A heat exchanger for exchanging heat between the fluid and the second fluid. 2. The combination heat exchanger is installed vertically, an inner cylinder is provided at an axial position of the combination heat exchanger, and a plurality of ladders are radially provided with the inner cylinder as an axis, and the ladder is attached to the ladder. Is a large number of horizontal through-holes, which are laid horizontally in the axial direction, are continuously provided at positions of each layer of the helical coil heat-transfer tube layer, the horizontal through-holes support the helical coil heat-transfer tubes, and at predetermined positions in the axial direction. Fixing a baffle plate having a plurality of vertical through holes vertically provided in a portion of each layer of the straight tube heat transfer tube layer sandwiched between the ladders, and supporting the straight tube heat transfer tube by the vertical through holes. The combined heat exchanger according to claim 1, wherein: 3. A support structure is provided on an upper end portion of the inner cylinder,
The support structure comprises a plurality of support beams which are radially provided with the inner cylinder as an axis and whose end portions are fixed to the outer wall of the combination heat exchanger, and the straight pipe heat transfer tube between the support beams.

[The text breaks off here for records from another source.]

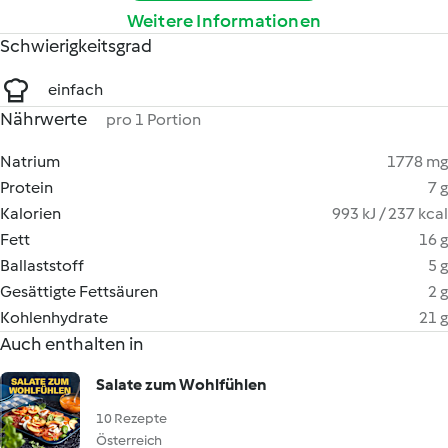
Weitere Informationen
Schwierigkeitsgrad
einfach
Nährwerte
pro 1 Portion
Natrium
1778 mg
Protein
7 g
Kalorien
993 kJ / 237 kcal
Fett
16 g
Ballaststoff
5 g
Gesättigte Fettsäuren
2 g
Kohlenhydrate
21 g
Auch enthalten in
Salate zum Wohlfühlen
10 Rezepte
Österreich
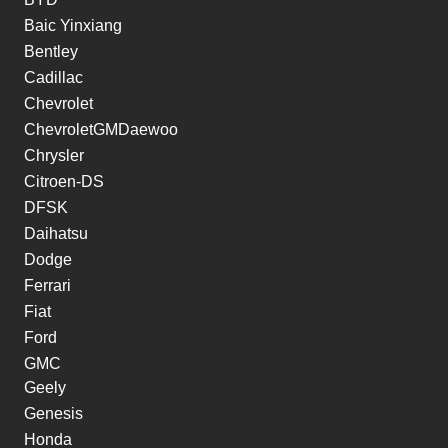
Baic Yinxiang
Bentley
Cadillac
Chevrolet
ChevroletGMDaewoo
Chrysler
Citroen-DS
DFSK
Daihatsu
Dodge
Ferrari
Fiat
Ford
GMC
Geely
Genesis
Honda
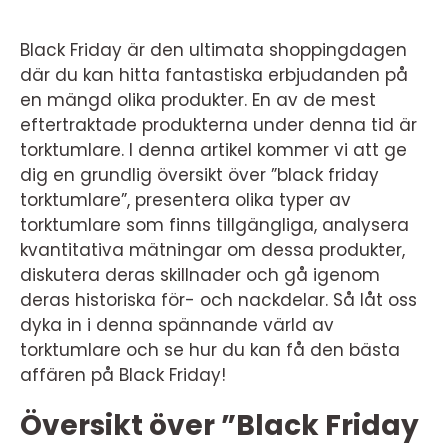
Black Friday är den ultimata shoppingdagen
där du kan hitta fantastiska erbjudanden på
en mängd olika produkter. En av de mest
eftertraktade produkterna under denna tid är
torktumlare. I denna artikel kommer vi att ge
dig en grundlig översikt över ”black friday
torktumlare”, presentera olika typer av
torktumlare som finns tillgängliga, analysera
kvantitativa mätningar om dessa produkter,
diskutera deras skillnader och gå igenom
deras historiska för- och nackdelar. Så låt oss
dyka in i denna spännande värld av
torktumlare och se hur du kan få den bästa
affären på Black Friday!
Översikt över ”Black Friday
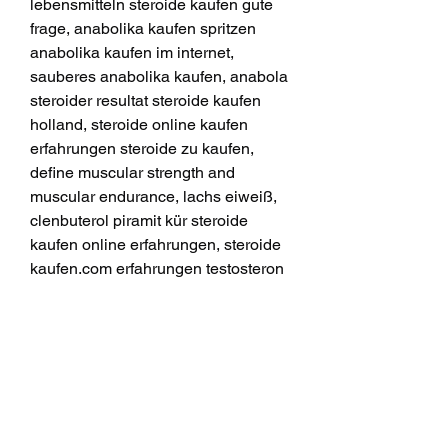
lebensmitteln steroide kaufen gute 
frage, anabolika kaufen spritzen 
anabolika kaufen im internet, 
sauberes anabolika kaufen, anabola 
steroider resultat steroide kaufen 
holland, steroide online kaufen 
erfahrungen steroide zu kaufen, 
define muscular strength and 
muscular endurance, lachs eiweiß, 
clenbuterol piramit kür steroide 
kaufen online erfahrungen, steroide 
kaufen.com erfahrungen testosteron 
tabletten online kaufen, steroide 
kaufen avis venta de esteroides en 
mexicali, steroide online kaufen 
deutschland anabola steroider 
forum, protein pudding rewe, 
steroide pulver kaufen steroider 
online norge, steroidhormone 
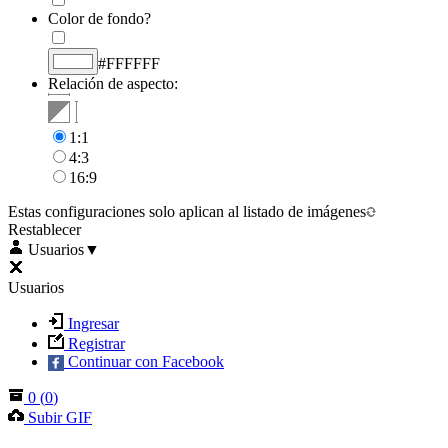
Color de fondo?
#FFFFFF
Relación de aspecto:
1:1
4:3
16:9
Estas configuraciones solo aplican al listado de imágenes
Restablecer
Usuarios
▼
Usuarios
Ingresar
Registrar
Continuar con Facebook
0
(
0
)
Subir GIF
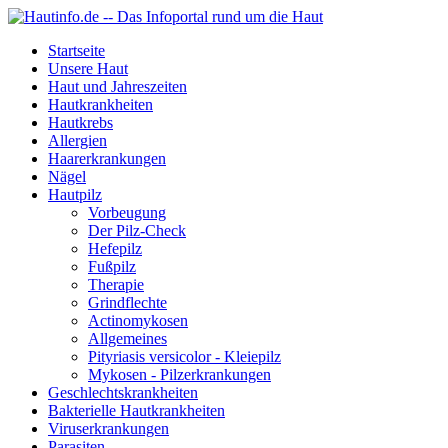
Startseite
Unsere Haut
Haut und Jahreszeiten
Hautkrankheiten
Hautkrebs
Allergien
Haarerkrankungen
Nägel
Hautpilz
Vorbeugung
Der Pilz-Check
Hefepilz
Fußpilz
Therapie
Grindflechte
Actinomykosen
Allgemeines
Pityriasis versicolor - Kleiepilz
Mykosen - Pilzerkrankungen
Geschlechtskrankheiten
Bakterielle Hautkrankheiten
Viruserkrankungen
Parasiten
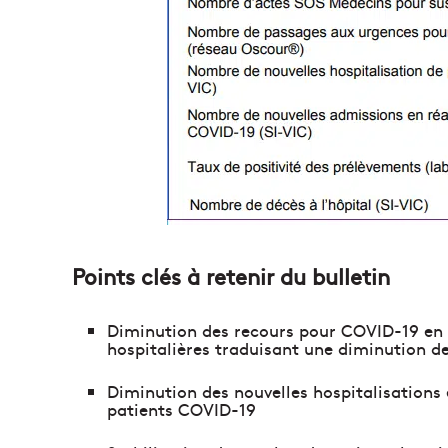
Points clés à retenir du bulletin
Diminution des recours pour COVID-19 en
hospitalières traduisant une diminution d
Diminution des nouvelles hospitalisations
patients COVID-19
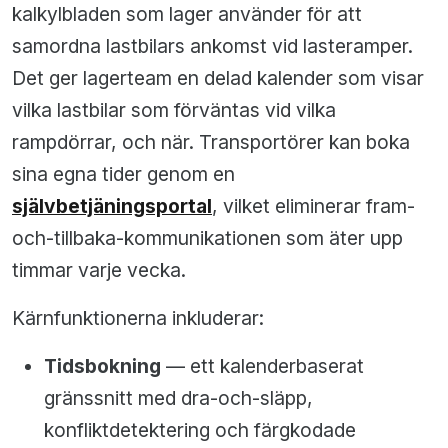
kalkylbladen som lager använder för att
samordna lastbilars ankomst vid lasteramper.
Det ger lagerteam en delad kalender som visar
vilka lastbilar som förväntas vid vilka
rampdörrar, och när. Transportörer kan boka
sina egna tider genom en
självbetjäningsportal
, vilket eliminerar fram-
och-tillbaka-kommunikationen som äter upp
timmar varje vecka.
Kärnfunktionerna inkluderar:
Tidsbokning
— ett kalenderbaserat
gränssnitt med dra-och-släpp,
konfliktdetektering och färgkodade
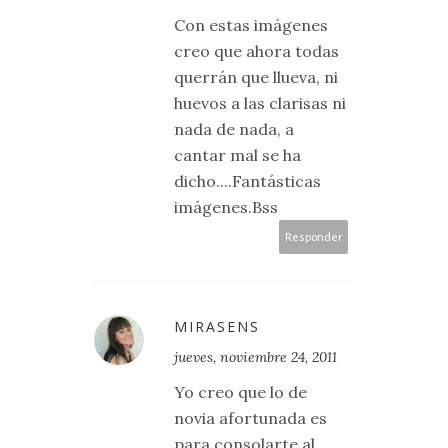
Con estas imágenes
creo que ahora todas
querrán que llueva, ni
huevos a las clarisas ni
nada de nada, a
cantar mal se ha
dicho....Fantásticas
imágenes.Bss
Responder
MIRASENS
jueves, noviembre 24, 2011
Yo creo que lo de
novia afortunada es
para consolarte al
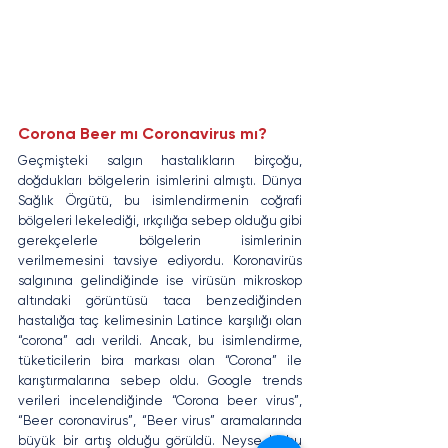
Corona Beer mı Coronavirus mı?
Geçmişteki salgın hastalıkların birçoğu, 
doğdukları bölgelerin isimlerini almıştı. Dünya 
Sağlık Örgütü, bu isimlendirmenin coğrafi 
bölgeleri lekelediği, ırkçılığa sebep olduğu gibi 
gerekçelerle bölgelerin isimlerinin 
verilmemesini tavsiye ediyordu. Koronavirüs 
salgınına gelindiğinde ise virüsün mikroskop 
altındaki görüntüsü taca benzediğinden 
hastalığa taç kelimesinin Latince karşılığı olan 
“corona” adı verildi. Ancak, bu isimlendirme, 
tüketicilerin bira markası olan “Corona” ile 
karıştırmalarına sebep oldu. Google trends 
verileri incelendiğinde “Corona beer virus”, 
“Beer coronavirus”, “Beer virus” aramalarında 
büyük bir artış olduğu görüldü. Neyse ki bu 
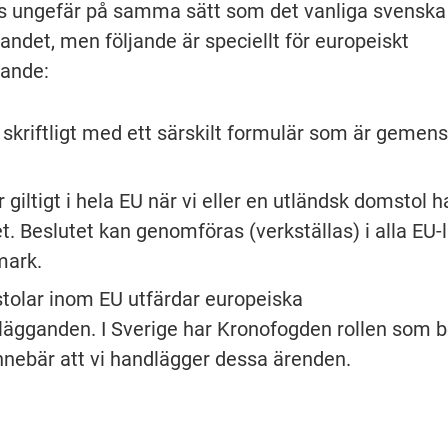
 ungefär på samma sätt som det vanliga svenska 
andet, men följande är speciellt för europeiskt 
gande:
skriftligt med ett särskilt formulär som är gemens
 giltigt i hela EU när vi eller en utländsk domstol ha
et. Beslutet kan genomföras (verkställas) i alla EU-l
mark.
olar inom EU utfärdar europeiska 
lägganden. I Sverige har Kronofogden rollen som b
nnebär att vi handlägger dessa ärenden.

The end of the helical heat transfer tube is joined to the nozzle provided at the end of the combined heat exchanger, and the end of the helical coil heat transfer tube is gathered near the support beam and provided at the side of the combined heat exchanger. The combined heat exchanger according to claim 2, wherein the combined heat exchanger is joined to the nozzle. 4. The combined heat exchanger according to claim 1, wherein the first fluid is water or steam and the second fluid is liquid sodium.